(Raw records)
........

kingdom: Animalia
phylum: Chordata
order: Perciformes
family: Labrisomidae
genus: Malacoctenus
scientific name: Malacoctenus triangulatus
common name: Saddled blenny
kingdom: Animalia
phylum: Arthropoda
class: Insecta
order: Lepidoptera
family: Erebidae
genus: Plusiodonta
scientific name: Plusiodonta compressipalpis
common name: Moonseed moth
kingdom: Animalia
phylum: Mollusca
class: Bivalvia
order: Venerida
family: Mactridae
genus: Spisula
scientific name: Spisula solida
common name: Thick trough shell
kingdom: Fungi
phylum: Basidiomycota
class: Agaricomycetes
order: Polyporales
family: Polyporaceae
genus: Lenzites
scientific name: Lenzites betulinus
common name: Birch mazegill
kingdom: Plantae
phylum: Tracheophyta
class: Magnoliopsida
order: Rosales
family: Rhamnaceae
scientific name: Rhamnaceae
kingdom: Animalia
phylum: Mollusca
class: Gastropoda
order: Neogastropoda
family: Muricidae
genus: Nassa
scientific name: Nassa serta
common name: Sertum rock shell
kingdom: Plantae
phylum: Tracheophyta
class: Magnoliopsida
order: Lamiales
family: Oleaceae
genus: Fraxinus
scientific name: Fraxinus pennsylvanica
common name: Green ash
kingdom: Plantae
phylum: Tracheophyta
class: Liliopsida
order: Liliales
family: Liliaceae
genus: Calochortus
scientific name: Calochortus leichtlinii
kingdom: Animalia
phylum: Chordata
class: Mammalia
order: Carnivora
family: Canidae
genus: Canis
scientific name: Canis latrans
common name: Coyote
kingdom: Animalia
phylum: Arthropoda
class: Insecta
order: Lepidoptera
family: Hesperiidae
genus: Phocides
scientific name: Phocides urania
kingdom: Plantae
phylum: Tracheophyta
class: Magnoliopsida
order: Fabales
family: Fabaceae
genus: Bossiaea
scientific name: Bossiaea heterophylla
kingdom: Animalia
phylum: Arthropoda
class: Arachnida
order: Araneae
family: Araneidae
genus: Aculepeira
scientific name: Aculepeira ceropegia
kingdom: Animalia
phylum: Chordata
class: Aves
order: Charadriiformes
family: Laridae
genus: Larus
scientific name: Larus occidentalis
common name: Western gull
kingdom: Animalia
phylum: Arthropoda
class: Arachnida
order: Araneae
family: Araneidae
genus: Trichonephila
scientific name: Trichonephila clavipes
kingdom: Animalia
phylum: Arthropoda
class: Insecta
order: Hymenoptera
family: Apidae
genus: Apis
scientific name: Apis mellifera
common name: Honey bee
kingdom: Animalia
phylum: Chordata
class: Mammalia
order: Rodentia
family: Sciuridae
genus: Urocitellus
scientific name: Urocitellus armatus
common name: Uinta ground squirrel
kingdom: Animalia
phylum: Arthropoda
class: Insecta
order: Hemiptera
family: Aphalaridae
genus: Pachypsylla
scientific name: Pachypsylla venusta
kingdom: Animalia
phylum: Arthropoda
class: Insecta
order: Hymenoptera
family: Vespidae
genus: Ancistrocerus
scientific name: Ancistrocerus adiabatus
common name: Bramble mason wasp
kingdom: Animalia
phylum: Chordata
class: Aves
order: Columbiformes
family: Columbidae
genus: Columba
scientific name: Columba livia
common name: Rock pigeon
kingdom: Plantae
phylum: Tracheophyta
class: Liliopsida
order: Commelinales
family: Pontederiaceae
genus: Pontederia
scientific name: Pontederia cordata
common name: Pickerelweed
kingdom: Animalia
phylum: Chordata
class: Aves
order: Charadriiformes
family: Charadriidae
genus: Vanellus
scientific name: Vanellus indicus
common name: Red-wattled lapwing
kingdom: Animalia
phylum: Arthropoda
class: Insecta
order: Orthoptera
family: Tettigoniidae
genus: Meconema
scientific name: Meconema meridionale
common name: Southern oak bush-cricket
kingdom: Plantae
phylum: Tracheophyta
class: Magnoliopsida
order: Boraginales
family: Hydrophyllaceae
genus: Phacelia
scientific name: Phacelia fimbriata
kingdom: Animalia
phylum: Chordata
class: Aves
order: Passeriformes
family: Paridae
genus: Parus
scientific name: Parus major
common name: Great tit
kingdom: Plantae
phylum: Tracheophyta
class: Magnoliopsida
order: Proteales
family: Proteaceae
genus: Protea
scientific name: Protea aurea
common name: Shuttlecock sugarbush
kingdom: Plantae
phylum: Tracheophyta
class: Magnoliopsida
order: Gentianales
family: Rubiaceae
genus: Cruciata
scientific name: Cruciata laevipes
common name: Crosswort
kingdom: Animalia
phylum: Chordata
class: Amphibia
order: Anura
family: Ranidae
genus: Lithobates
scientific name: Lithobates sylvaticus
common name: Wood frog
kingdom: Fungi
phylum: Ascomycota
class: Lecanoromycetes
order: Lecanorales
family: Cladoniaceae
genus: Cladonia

........

| Short task |
Update the records above by changing every "common name" to "vernacular name" and leaving everything else as it is.

| Output for this exercise |
kingdom: Animalia
phylum: Chordata
order: Perciformes
family: Labrisomidae
genus: Malacoctenus
scientific name: Malacoctenus triangulatus
vernacular name: Saddled blenny
kingdom: Animalia
phylum: Arthropoda
class: Insecta
order: Lepidoptera
family: Erebidae
genus: Plusiodonta
scientific name: Plusiodonta compressipalpis
vernacular name: Moonseed moth
kingdom: Animalia
phylum: Mollusca
class: Bivalvia
order: Venerida
family: Mactridae
genus: Spisula
scientific name: Spisula solida
vernacular name: Thick trough shell
kingdom: Fungi
phylum: Basidiomycota
class: Agaricomycetes
order: Polyporales
family: Polyporaceae
genus: Lenzites
scientific name: Lenzites betulinus
vernacular name: Birch mazegill
kingdom: Plantae
phylum: Tracheophyta
class: Magnoliopsida
order: Rosales
family: Rhamnaceae
scientific name: Rhamnaceae
kingdom: Animalia
phylum: Mollusca
class: Gastropoda
order: Neogastropoda
family: Muricidae
genus: Nassa
scientific name: Nassa serta
vernacular name: Sertum rock shell
kingdom: Plantae
phylum: Tracheophyta
class: Magnoliopsida
order: Lamiales
family: Oleaceae
genus: Fraxinus
scientific name: Fraxinus pennsylvanica
vernacular name: Green ash
kingdom: Plantae
phylum: Tracheophyta
class: Liliopsida
order: Liliales
family: Liliaceae
genus: Calochortus
scientific name: Calochortus leichtlinii
kingdom: Animalia
phylum: Chordata
class: Mammalia
order: Carnivora
family: Canidae
genus: Canis
scientific name: Canis latrans
vernacular name: Coyote
kingdom: Animalia
phylum: Arthropoda
class: Insecta
order: Lepidoptera
family: Hesperiidae
genus: Phocides
scientific name: Phocides urania
kingdom: Plantae
phylum: Tracheophyta
class: Magnoliopsida
order: Fabales
family: Fabaceae
genus: Bossiaea
scientific name: Bossiaea heterophylla
kingdom: Animalia
phylum: Arthropoda
class: Arachnida
order: Araneae
family: Araneidae
genus: Aculepeira
scientific name: Aculepeira ceropegia
kingdom: Animalia
phylum: Chordata
class: Aves
order: Charadriiformes
family: Laridae
genus: Larus
scientific name: Larus occidentalis
vernacular name: Western gull
kingdom: Animalia
phylum: Arthropoda
class: Arachnida
order: Araneae
family: Araneidae
genus: Trichonephila
scientific name: Trichonephila clavipes
kingdom: Animalia
phylum: Arthropoda
class: Insecta
order: Hymenoptera
family: Apidae
genus: Apis
scientific name: Apis mellifera
vernacular name: Honey bee
kingdom: Animalia
phylum: Chordata
class: Mammalia
order: Rodentia
family: Sciuridae
genus: Urocitellus
scientific name: Urocitellus armatus
vernacular name: Uinta ground squirrel
kingdom: Animalia
phylum: Arthropoda
class: Insecta
order: Hemiptera
family: Aphalaridae
genus: Pachypsylla
scientific name: Pachypsylla venusta
kingdom: Animalia
phylum: Arthropoda
class: Insecta
order: Hymenoptera
family: Vespidae
genus: Ancistrocerus
scientific name: Ancistrocerus adiabatus
vernacular name: Bramble mason wasp
kingdom: Animalia
phylum: Chordata
class: Aves
order: Columbiformes
family: Columbidae
genus: Columba
scientific name: Columba livia
vernacular name: Rock pigeon
kingdom: Plantae
phylum: Tracheophyta
class: Liliopsida
order: Commelinales
family: Pontederiaceae
genus: Pontederia
scientific name: Pontederia cordata
vernacular name: Pickerelweed
kingdom: Animalia
phylum: Chordata
class: Aves
order: Charadriiformes
family: Charadriidae
genus: Vanellus
scientific name: Vanellus indicus
vernacular name: Red-wattled lapwing
kingdom: Animalia
phylum: Arthropoda
class: Insecta
order: Orthoptera
family: Tettigoniidae
genus: Meconema
scientific name: Meconema meridionale
vernacular name: Southern oak bush-cricket
kingdom: Plantae
phylum: Tracheophyta
class: Magnoliopsida
order: Boraginales
family: Hydrophyllaceae
genus: Phacelia
scientific name: Phacelia fimbriata
kingdom: Animalia
phylum: Chordata
class: Aves
order: Passeriformes
family: Paridae
genus: Parus
scientific name: Parus major
vernacular name: Great tit
kingdom: Plantae
phylum: Tracheophyta
class: Magnoliopsida
order: Proteales
family: Proteaceae
genus: Protea
scientific name: Protea aurea
vernacular name: Shuttlecock sugarbush
kingdom: Plantae
phylum: Tracheophyta
class: Magnoliopsida
order: Gentianales
family: Rubiaceae
genus: Cruciata
scientific name: Cruciata laevipes
vernacular name: Crosswort
kingdom: Animalia
phylum: Chordata
class: Amphibia
order: Anura
family: Ranidae
genus: Lithobates
scientific name: Lithobates sylvaticus
vernacular name: Wood frog
kingdom: Fungi
phylum: Ascomycota
class: Lecanoromycetes
order: Lecanorales
family: Cladoniaceae
genus: Cladonia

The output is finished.